> _Exercise objective_:
Retype the lines from the start of the items through the line that contains "preferred preferences or", keeping every line unchanged.

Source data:
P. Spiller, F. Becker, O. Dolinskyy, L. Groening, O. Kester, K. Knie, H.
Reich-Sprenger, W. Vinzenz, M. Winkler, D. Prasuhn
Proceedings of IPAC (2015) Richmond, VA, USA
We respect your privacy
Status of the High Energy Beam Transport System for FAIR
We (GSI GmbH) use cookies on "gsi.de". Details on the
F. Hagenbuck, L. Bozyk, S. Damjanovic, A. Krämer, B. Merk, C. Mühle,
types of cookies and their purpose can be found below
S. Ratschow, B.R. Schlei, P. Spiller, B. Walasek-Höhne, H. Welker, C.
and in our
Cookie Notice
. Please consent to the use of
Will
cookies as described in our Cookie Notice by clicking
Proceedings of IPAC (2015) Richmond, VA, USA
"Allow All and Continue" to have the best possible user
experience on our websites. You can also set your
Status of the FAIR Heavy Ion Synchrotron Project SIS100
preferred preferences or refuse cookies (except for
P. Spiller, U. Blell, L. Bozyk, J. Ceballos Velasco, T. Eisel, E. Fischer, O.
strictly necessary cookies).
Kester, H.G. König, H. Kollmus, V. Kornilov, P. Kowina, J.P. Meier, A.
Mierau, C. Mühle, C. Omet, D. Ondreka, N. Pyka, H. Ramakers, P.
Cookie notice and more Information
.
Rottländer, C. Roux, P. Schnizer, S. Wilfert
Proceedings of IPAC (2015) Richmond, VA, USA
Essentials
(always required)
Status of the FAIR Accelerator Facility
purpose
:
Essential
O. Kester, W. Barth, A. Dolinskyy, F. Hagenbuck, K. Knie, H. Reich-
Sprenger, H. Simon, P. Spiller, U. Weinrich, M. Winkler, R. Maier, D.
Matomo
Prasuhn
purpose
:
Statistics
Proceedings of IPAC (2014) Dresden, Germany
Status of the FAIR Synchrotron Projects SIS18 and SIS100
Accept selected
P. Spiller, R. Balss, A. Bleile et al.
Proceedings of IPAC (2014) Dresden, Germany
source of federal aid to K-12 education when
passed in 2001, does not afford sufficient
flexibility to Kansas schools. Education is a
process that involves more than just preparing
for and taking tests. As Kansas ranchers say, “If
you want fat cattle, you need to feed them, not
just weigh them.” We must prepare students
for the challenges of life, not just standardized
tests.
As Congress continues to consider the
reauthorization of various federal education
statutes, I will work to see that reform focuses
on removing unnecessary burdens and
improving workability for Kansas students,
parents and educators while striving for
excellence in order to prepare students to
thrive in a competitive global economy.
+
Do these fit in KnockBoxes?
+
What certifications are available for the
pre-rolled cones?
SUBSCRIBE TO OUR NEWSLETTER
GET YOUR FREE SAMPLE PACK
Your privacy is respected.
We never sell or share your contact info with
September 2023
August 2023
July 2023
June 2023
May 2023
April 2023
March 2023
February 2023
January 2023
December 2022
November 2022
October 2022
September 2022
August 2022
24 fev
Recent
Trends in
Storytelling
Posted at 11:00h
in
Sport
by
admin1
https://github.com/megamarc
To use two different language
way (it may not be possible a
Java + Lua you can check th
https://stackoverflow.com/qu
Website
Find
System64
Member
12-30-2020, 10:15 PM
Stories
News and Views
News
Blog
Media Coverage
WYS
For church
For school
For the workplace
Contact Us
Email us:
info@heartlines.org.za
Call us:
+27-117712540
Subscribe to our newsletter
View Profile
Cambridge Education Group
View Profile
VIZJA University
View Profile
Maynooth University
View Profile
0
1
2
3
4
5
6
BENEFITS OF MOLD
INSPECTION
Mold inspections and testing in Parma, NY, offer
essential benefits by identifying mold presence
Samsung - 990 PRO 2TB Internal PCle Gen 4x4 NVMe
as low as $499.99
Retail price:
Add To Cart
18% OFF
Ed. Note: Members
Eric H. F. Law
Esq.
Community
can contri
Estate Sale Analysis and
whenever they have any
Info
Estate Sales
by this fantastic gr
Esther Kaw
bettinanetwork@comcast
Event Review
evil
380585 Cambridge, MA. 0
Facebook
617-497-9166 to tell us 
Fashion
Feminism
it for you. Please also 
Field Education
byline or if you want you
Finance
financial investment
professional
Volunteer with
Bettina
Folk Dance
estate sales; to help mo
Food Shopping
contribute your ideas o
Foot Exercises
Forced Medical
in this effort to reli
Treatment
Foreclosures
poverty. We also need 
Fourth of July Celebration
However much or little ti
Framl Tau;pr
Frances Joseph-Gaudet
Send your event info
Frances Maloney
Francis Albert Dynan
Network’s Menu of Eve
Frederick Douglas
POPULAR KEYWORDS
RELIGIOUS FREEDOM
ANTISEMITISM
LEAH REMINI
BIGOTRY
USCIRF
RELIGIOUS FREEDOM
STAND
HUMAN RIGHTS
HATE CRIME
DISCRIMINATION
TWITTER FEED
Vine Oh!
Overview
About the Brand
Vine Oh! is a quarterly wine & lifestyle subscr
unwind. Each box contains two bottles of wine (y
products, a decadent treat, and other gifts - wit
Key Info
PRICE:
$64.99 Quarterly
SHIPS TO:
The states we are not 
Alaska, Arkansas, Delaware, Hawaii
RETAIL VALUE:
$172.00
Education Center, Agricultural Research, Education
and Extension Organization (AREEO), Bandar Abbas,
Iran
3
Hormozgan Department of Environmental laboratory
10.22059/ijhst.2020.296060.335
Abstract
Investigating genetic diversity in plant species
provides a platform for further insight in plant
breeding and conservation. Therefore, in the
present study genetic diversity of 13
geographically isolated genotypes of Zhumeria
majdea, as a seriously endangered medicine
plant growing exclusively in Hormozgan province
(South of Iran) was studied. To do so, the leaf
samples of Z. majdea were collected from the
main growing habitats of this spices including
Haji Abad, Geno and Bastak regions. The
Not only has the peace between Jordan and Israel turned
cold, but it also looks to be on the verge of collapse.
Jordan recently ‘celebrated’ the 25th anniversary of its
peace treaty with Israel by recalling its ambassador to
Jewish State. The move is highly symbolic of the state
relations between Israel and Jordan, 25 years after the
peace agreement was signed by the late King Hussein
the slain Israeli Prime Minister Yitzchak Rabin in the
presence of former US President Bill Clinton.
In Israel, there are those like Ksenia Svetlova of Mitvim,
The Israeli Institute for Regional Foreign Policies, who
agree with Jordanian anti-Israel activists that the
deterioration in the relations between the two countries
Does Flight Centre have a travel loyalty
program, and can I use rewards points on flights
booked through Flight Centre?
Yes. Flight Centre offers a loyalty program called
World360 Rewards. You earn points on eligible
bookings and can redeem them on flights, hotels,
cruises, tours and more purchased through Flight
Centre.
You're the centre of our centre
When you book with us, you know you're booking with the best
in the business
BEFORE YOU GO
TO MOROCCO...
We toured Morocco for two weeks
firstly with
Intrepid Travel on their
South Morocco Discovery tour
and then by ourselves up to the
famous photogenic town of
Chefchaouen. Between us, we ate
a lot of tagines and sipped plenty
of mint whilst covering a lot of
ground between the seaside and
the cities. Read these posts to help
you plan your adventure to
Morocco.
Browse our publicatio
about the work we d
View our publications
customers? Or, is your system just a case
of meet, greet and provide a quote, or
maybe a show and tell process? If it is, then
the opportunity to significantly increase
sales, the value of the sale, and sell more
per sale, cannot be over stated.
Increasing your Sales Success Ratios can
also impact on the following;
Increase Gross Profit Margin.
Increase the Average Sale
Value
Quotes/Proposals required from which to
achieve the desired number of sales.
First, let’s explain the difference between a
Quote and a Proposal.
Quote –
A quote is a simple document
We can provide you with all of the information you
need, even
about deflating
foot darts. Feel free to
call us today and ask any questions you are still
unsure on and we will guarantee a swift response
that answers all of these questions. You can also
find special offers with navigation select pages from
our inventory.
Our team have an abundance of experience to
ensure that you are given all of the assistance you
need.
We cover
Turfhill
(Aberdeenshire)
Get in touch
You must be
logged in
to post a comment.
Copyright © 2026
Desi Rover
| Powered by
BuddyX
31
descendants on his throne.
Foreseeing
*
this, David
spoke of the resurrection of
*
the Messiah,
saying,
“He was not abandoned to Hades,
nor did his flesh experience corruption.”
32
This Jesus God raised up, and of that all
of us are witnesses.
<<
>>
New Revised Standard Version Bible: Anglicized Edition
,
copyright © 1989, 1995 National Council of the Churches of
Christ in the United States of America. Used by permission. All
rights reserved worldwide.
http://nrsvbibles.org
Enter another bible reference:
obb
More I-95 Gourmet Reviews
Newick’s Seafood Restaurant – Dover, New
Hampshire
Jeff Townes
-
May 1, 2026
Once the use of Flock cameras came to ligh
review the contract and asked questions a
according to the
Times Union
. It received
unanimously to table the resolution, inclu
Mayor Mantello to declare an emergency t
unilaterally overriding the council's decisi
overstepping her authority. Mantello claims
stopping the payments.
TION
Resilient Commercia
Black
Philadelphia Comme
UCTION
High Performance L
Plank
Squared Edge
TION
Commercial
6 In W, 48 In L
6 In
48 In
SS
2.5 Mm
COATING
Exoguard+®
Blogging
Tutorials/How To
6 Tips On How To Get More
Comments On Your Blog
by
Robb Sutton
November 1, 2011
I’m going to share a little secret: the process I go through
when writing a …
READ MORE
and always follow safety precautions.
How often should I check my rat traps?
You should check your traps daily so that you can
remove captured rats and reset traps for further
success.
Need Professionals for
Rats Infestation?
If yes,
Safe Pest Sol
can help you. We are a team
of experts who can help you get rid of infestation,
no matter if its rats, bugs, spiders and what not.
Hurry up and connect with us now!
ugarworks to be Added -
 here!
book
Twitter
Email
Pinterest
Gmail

> _Answer section_:
P. Spiller, F. Becker, O. Dolinskyy, L. Groening, O. Kester, K. Knie, H.
Reich-Sprenger, W. Vinzenz, M. Winkler, D. Prasuhn
Proceedings of IPAC (2015) Richmond, VA, USA
We respect your privacy
Status of the High Energy Beam Transport System for FAIR
We (GSI GmbH) use cookies on "gsi.de". Details on the
F. Hagenbuck, L. Bozyk, S. Damjanovic, A. Krämer, B. Merk, C. Mühle,
types of cookies and their purpose can be found below
S. Ratschow, B.R. Schlei, P. Spiller, B. Walasek-Höhne, H. Welker, C.
and in our
Cookie Notice
. Please consent to the use of
Will
cookies as described in our Cookie Notice by clicking
Proceedings of IPAC (2015) Richmond, VA, USA
"Allow All and Continue" to have the best possible user
experience on our websites. You can also set your
Status of the FAIR Heavy Ion Synchrotron Project SIS100
preferred preferences or refuse cookies (except for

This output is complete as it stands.